The part of the American evangelical story most germane to understanding support for Trump has to do with the decreasing power evangelicals held over American life  as the nineteenth century gave way to the twentieth, a decline that reached a nadir in the aftermath of the famous “Scopes Trial” of 1925. (Many older Canadians will recognize “Inherit the Wind,” the highly biased dramatic account of that trial.)

Since then, many white evangelicals have been all-too-eager to embrace anyone who can help restore them to the driver’s seat. Thus Jerry Falwell’s Moral Majority and similar organizations supported Ronald Reagan, a divorcé who attended church less than any American president since George Washington, over the likes of the obviously more pious Jimmy Carter.
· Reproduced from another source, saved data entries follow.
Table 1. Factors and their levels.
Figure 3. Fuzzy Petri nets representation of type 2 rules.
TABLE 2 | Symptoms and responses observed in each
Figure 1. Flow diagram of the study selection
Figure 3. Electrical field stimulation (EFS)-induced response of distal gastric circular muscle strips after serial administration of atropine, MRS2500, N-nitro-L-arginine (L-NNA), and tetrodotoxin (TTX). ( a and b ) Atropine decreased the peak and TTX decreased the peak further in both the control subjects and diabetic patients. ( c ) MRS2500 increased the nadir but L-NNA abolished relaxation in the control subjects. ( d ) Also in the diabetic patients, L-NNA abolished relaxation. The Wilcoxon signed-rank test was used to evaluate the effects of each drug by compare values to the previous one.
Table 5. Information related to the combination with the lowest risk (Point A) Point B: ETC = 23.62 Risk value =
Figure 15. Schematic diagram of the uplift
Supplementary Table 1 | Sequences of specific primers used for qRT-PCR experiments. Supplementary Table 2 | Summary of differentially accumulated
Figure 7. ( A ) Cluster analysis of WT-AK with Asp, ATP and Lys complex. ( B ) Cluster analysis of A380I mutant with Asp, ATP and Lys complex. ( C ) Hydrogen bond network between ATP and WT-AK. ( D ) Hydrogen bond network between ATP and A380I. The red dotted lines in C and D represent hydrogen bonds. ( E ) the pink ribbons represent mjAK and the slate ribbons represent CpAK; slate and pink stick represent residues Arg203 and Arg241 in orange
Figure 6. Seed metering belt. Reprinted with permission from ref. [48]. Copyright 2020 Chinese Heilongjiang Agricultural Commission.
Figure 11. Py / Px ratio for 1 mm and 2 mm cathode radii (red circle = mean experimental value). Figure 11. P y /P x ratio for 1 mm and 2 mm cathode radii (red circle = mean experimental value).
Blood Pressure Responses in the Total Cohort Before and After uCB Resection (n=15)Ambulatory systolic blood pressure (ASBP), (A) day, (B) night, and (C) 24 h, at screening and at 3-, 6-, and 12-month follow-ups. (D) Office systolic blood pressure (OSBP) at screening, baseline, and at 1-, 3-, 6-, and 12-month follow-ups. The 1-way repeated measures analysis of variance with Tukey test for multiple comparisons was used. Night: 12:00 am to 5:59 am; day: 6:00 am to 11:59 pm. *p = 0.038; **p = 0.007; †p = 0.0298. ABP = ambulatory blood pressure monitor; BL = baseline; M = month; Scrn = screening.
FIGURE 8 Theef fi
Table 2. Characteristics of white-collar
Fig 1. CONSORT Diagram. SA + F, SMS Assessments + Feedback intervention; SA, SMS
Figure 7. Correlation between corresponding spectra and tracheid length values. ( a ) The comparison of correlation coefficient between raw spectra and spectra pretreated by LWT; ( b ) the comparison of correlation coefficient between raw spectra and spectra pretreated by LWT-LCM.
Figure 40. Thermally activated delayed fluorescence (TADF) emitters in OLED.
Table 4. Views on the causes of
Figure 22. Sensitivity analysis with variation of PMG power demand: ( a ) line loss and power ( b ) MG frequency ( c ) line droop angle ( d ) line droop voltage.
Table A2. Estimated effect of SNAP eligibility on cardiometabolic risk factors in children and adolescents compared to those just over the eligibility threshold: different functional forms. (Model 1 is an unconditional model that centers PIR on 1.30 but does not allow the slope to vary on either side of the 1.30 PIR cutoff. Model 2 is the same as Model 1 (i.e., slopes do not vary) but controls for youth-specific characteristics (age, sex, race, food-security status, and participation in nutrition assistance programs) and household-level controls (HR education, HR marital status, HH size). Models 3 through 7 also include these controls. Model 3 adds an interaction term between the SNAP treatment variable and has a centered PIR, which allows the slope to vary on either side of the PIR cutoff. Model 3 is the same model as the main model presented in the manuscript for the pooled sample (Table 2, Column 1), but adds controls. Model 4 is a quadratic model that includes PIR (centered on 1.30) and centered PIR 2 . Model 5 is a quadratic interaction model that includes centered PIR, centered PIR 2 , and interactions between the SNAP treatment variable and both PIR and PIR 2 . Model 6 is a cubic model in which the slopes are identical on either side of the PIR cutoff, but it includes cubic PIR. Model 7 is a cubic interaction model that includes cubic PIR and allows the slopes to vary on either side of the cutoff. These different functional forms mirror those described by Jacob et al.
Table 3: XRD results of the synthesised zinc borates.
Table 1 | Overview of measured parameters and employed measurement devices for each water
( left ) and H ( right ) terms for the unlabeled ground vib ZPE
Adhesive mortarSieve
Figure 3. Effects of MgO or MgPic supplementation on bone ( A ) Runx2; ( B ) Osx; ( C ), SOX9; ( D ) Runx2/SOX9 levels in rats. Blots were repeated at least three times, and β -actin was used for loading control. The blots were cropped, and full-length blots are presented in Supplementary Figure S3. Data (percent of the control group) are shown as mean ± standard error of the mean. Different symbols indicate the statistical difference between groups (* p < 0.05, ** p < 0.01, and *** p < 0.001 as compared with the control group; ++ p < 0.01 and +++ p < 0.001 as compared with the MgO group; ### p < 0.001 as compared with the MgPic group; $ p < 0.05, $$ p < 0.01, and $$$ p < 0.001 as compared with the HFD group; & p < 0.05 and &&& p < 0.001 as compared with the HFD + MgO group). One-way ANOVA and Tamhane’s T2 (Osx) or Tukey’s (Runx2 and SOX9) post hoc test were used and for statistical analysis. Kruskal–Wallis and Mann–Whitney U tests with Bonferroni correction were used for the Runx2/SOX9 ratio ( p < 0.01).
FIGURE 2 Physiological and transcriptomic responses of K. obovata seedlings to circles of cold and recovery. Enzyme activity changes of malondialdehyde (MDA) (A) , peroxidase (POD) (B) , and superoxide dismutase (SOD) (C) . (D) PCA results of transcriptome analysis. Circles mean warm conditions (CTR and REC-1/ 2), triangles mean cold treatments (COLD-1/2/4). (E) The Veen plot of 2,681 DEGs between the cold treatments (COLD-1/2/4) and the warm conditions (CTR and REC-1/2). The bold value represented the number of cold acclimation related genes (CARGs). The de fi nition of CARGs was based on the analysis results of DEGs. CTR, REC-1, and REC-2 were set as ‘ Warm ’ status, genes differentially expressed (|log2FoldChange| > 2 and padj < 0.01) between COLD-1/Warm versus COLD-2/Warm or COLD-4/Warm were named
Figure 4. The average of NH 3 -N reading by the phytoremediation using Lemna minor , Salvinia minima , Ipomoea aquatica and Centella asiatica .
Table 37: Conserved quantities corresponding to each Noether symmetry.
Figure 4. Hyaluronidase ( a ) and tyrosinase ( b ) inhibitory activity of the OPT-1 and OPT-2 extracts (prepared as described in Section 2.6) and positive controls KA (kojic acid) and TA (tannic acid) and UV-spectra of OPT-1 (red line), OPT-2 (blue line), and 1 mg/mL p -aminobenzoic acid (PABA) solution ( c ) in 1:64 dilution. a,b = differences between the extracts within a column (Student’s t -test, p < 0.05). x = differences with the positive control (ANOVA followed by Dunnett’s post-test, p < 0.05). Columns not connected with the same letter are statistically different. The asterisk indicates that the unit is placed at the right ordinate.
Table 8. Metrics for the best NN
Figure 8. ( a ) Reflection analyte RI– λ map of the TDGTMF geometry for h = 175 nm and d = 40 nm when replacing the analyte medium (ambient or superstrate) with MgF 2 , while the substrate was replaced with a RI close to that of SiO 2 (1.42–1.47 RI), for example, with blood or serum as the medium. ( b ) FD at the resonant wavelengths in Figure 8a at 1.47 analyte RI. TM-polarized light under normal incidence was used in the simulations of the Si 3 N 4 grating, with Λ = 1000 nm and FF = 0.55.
And it isn’t just political power these evangelicals crave, but cultural power of any kind. Look at how many evangelicals are falling over themselves nowadays to praise one of Donald Trump’s most conspicuous fans, Kanye West—whose grasp of Christianity is about as bad as his president’s. Never mind that: evangelicals can be both powerful and cool—just as evangelicalism enjoys a huge presence in big-time college and professional football.

Evangelicalism has always manifested a strong streak of pragmatism: what will get the job done? If advertising will do it, if radio or TV will do it, if celebrities on the podium will do it, then do it. And if a dishonest, bullying, lecherous blowhard will help more than anyone else to return power to God’s chosen—and remember that lots of evangelicals preferred the likes of Republican contenders Ted Cruz and Ben Carson before Trump became the nominee—then, okay, we’ll support Trump.

Macdonald yet says that the loyalty to Trump can run much deeper than voting for him as the better of two bad choices. “A plurality (47 per cent) of white evangelicals effectively say nothing Trump does or says would change their support for him.”

I’m not so sure about that. If Trump were to change his position on abortion, disparage Jesus or the Bible, or withdraw support for Israel, watch how fast middle American evangelicals drop him. Even the sycophantic Franklin Graham was willing to criticize God’s Own President, albeit gently, when Trump recently abandoned Christians to their enemies in Turkey and Syria.

Moreover, Macdonald’s portrait is monolithic, and white evangelicals aren’t. The National Association of Evangelicals clearly doesn’t endorse Trump. Many megachurch pastors and bestselling spiritual authors, such as Rick Warren and Max Lucado, are horrified by Trump. Jerry Falwell, Jr. keeps linking his Liberty University to Trump—to the increasing consternation of Liberty students—but one looks in vain for endorsements of Trump by evangelicalism’s elite schools: Wheaton College, Calvin College, Trinity International University, and Fuller Theological Seminary.

Still. Still. It remains deeply troubling that so many who identify with a faith tradition that opposed slavery and the exploitation of child labour while supporting the franchise for women and the education and housing of the destitute are now willing to sell out so many of evangelicalism’s basic values.

What so many white American evangelicals need, it would appear, is nothing short of conversion.